# Help on Adjusting Toro CCR3650 Snowblower Float



## cmpman1974 (Jan 20, 2015)

I have a question related to the carb in this unit. I have the older plastic carb and recently did a cleaning. It starts up well now and is running much better, but I still think it's not optimal. I think the engine RPMs may be too low and possibly due to improper float level. I'm not sure how to tell exactly where the float should be set.

I posted another question yesterday and got some very good info on this carb:

Disassembly, Cleaning and Repair of Briggs and Stratton/Toro/Lawn-Boy 2-Cycle Plastic Carburetor

Here is my question. if I refer to diagram #3 where it shows the float, would I bend the brass bar up or down slightly to increase the engine speed? Is there a sure way to tell I have it correct? It's hard to 'eyeball' exactly what parallel is.

My whole reason for doing this is the snowblower is not throwing snow as far as it should I already have replaced the paddles and scraper bar. I tightened the tension bar and the belt seems very tight when the clutch is engaged. I don't know when the belt was ever replaced as it's an older blower I got second hand, but I see no tears or major wear on it. 

I'm out of ideas as to what I can do besides a carb adjustment to improve performance. The engine does sound a little slow to me currently.
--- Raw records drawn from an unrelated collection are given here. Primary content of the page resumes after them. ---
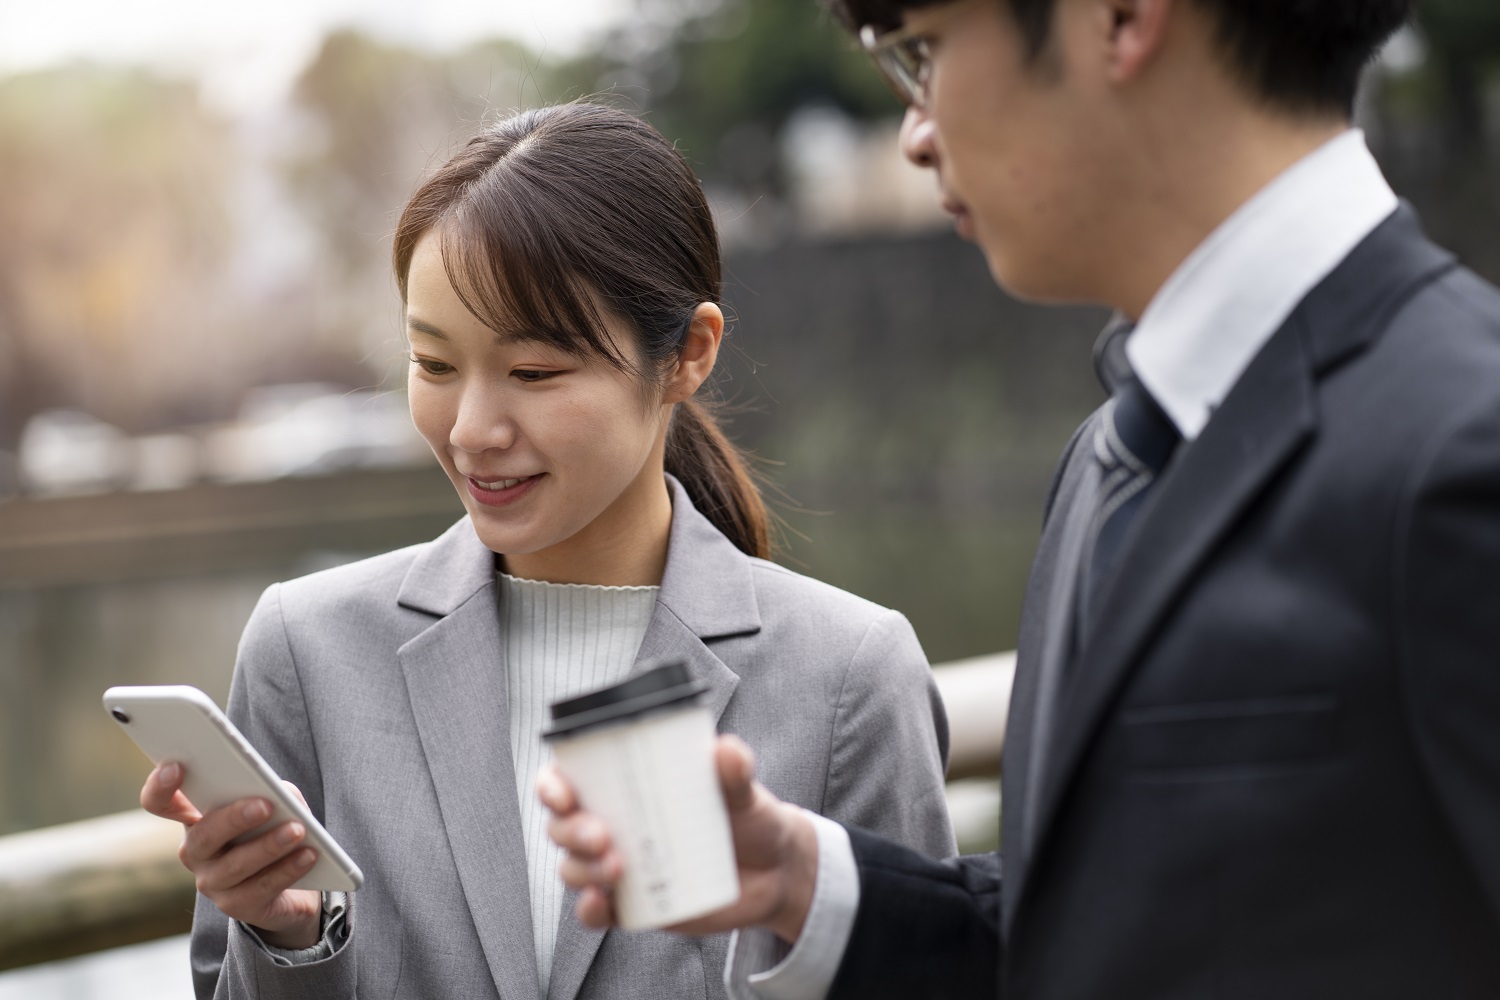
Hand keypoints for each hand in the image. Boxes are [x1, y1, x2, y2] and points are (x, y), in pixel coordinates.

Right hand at [140, 762, 322, 948]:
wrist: (290, 885)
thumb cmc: (274, 830)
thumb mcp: (275, 804)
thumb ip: (272, 792)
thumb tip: (280, 793)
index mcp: (196, 818)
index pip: (161, 802)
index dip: (160, 786)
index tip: (177, 767)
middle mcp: (196, 851)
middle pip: (203, 835)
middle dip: (234, 819)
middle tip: (265, 805)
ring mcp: (212, 882)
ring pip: (234, 866)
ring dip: (269, 846)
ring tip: (298, 830)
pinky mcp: (237, 906)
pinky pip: (261, 888)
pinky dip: (288, 869)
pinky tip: (309, 854)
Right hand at [540, 734, 819, 942]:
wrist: (774, 872)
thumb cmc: (748, 818)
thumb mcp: (742, 791)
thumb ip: (734, 770)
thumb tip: (727, 750)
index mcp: (626, 784)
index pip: (568, 778)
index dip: (552, 785)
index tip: (564, 793)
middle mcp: (613, 823)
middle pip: (562, 826)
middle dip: (570, 831)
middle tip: (602, 836)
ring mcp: (619, 865)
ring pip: (573, 868)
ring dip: (581, 870)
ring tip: (618, 868)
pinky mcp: (631, 905)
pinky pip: (595, 912)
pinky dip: (589, 910)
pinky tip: (601, 903)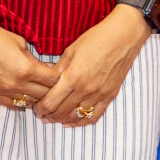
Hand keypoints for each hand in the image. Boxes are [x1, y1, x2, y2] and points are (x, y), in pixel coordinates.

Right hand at [0, 0, 59, 109]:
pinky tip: (23, 94)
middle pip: (43, 96)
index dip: (58, 78)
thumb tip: (44, 68)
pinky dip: (20, 101)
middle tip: (52, 85)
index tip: (59, 74)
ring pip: (28, 103)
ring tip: (39, 91)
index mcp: (26, 69)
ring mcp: (2, 92)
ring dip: (35, 98)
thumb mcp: (20, 42)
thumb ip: (33, 58)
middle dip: (50, 90)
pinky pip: (11, 105)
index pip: (52, 81)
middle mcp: (15, 84)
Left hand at [34, 5, 149, 125]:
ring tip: (54, 118)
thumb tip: (46, 80)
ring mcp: (98, 95)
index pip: (50, 103)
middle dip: (48, 115)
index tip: (36, 107)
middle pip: (61, 113)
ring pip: (76, 117)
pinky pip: (94, 116)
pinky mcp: (109, 96)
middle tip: (42, 114)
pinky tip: (72, 122)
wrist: (123, 37)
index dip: (40, 108)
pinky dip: (81, 122)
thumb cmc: (96, 39)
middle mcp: (85, 89)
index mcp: (72, 77)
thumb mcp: (71, 51)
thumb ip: (58, 69)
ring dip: (62, 120)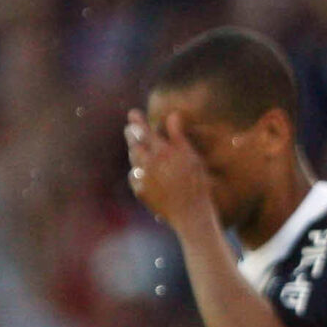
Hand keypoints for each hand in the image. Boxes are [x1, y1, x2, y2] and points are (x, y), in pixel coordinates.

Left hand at [124, 108, 214, 230]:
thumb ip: (178, 135)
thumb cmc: (196, 183)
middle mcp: (148, 162)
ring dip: (136, 153)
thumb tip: (173, 115)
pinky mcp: (140, 191)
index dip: (137, 121)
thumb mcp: (191, 156)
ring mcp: (142, 177)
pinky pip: (135, 177)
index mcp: (161, 151)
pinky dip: (138, 173)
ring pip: (134, 160)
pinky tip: (146, 175)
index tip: (133, 113)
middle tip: (130, 130)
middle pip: (134, 144)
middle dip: (132, 135)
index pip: (143, 131)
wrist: (191, 213)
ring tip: (139, 149)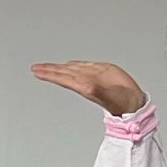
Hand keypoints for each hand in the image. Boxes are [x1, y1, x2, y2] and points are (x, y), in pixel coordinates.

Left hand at [30, 61, 145, 116]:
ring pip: (71, 70)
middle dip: (49, 70)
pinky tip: (69, 64)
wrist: (132, 102)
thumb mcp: (108, 96)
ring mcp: (92, 76)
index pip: (62, 78)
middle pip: (62, 74)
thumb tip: (87, 87)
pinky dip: (74, 65)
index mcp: (83, 85)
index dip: (49, 74)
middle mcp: (85, 80)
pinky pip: (83, 66)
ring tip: (47, 66)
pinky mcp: (101, 71)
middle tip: (35, 67)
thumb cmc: (120, 102)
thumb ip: (97, 91)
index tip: (37, 71)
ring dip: (58, 68)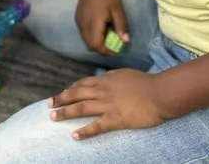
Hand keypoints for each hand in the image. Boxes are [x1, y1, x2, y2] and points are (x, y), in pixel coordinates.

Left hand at [49, 69, 163, 138]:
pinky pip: (96, 126)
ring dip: (65, 113)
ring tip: (53, 118)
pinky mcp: (115, 119)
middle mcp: (102, 91)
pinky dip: (84, 131)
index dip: (70, 88)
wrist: (159, 93)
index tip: (62, 93)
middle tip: (49, 104)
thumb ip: (111, 76)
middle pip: (76, 94)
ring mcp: (107, 105)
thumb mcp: (124, 73)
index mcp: (105, 80)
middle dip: (61, 99)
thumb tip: (103, 77)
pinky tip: (74, 135)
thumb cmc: (145, 82)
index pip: (82, 83)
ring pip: (81, 108)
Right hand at [76, 0, 129, 54]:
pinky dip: (90, 35)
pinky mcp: (77, 17)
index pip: (96, 45)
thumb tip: (126, 42)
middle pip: (89, 45)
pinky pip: (82, 32)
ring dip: (95, 41)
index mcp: (93, 21)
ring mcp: (78, 20)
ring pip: (85, 39)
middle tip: (112, 44)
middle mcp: (83, 23)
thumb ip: (121, 26)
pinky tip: (99, 26)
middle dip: (100, 48)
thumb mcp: (118, 10)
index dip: (105, 51)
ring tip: (106, 33)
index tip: (116, 50)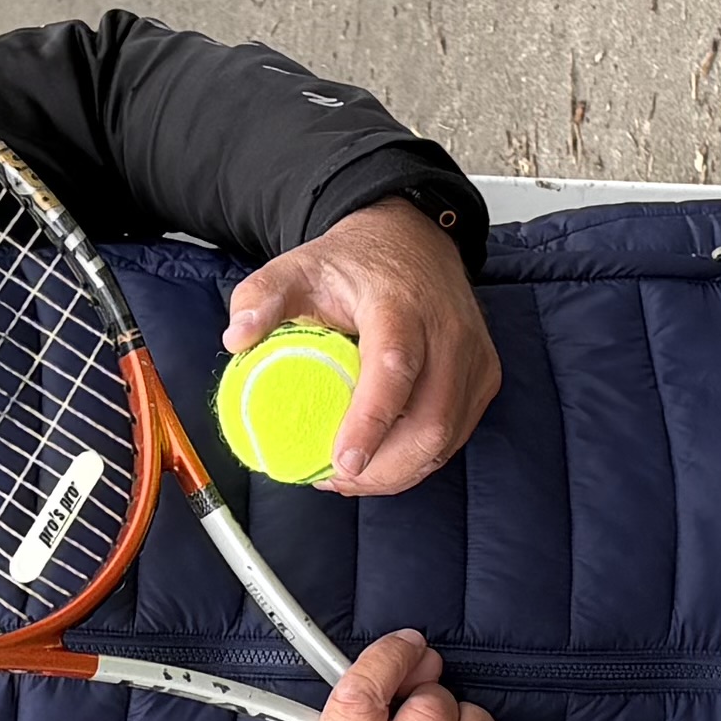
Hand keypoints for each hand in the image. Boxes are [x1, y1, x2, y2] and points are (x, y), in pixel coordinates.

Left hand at [225, 198, 494, 497]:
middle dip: (384, 468)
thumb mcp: (297, 268)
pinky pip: (456, 433)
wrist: (414, 240)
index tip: (345, 462)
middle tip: (334, 479)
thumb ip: (260, 297)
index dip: (372, 420)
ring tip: (351, 476)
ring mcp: (473, 357)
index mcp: (400, 305)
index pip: (395, 367)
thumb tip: (236, 339)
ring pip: (446, 437)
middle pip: (430, 420)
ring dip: (399, 470)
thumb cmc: (353, 263)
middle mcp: (448, 331)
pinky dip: (420, 458)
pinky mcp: (484, 375)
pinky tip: (383, 461)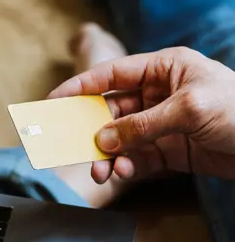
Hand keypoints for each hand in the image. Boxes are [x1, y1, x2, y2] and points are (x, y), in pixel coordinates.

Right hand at [49, 47, 234, 182]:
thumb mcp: (188, 110)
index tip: (53, 102)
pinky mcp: (169, 151)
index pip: (112, 76)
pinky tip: (123, 172)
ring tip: (101, 171)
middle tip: (74, 150)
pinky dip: (126, 166)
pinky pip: (137, 158)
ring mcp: (162, 124)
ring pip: (120, 139)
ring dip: (107, 155)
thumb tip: (103, 140)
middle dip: (92, 132)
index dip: (80, 88)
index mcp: (163, 69)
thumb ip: (142, 125)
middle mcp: (158, 95)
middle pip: (111, 112)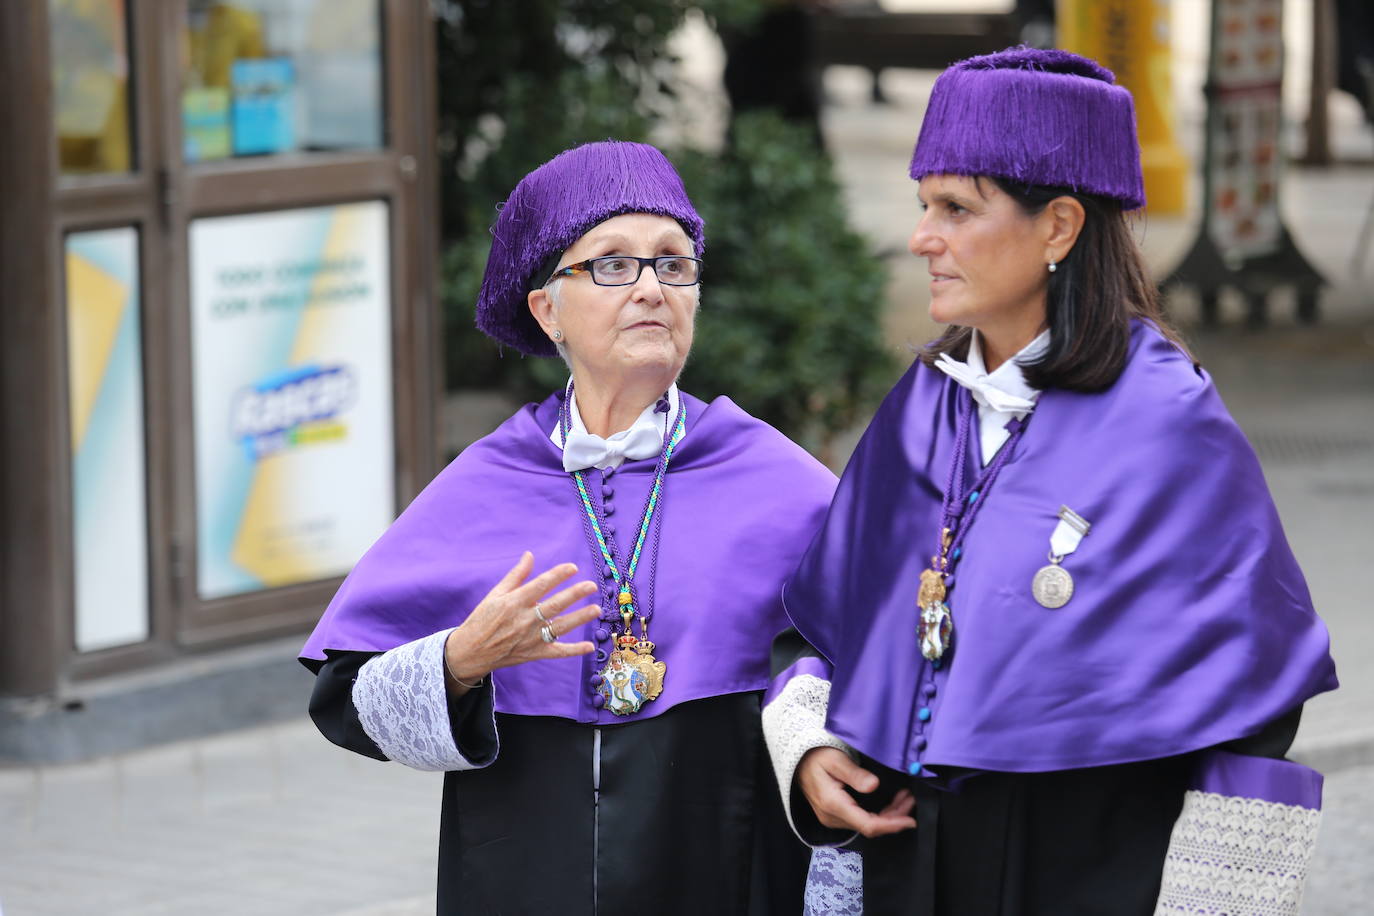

I'm guessing maybe it's not running fast enough to spin the paddles fast enough. Yes, I know I could buy a new $100 metal carb, but I'm not ready to do that yet until I've exhausted my options with the current one. 

Any thoughts?

Chris


----------



## Grunt (Nov 11, 2013)

Adjusting the float up or down will not increase the RPM'S. Changing the float level will either starve the engine for fuel when it needs it or supply to much fuel and flood the engine. 

Bending the arm circled in the yellow box in your link away from the carb will increase the engine speed. You will need a tachometer to check the current speed before taking a chance and over speeding and destroying your engine.


----------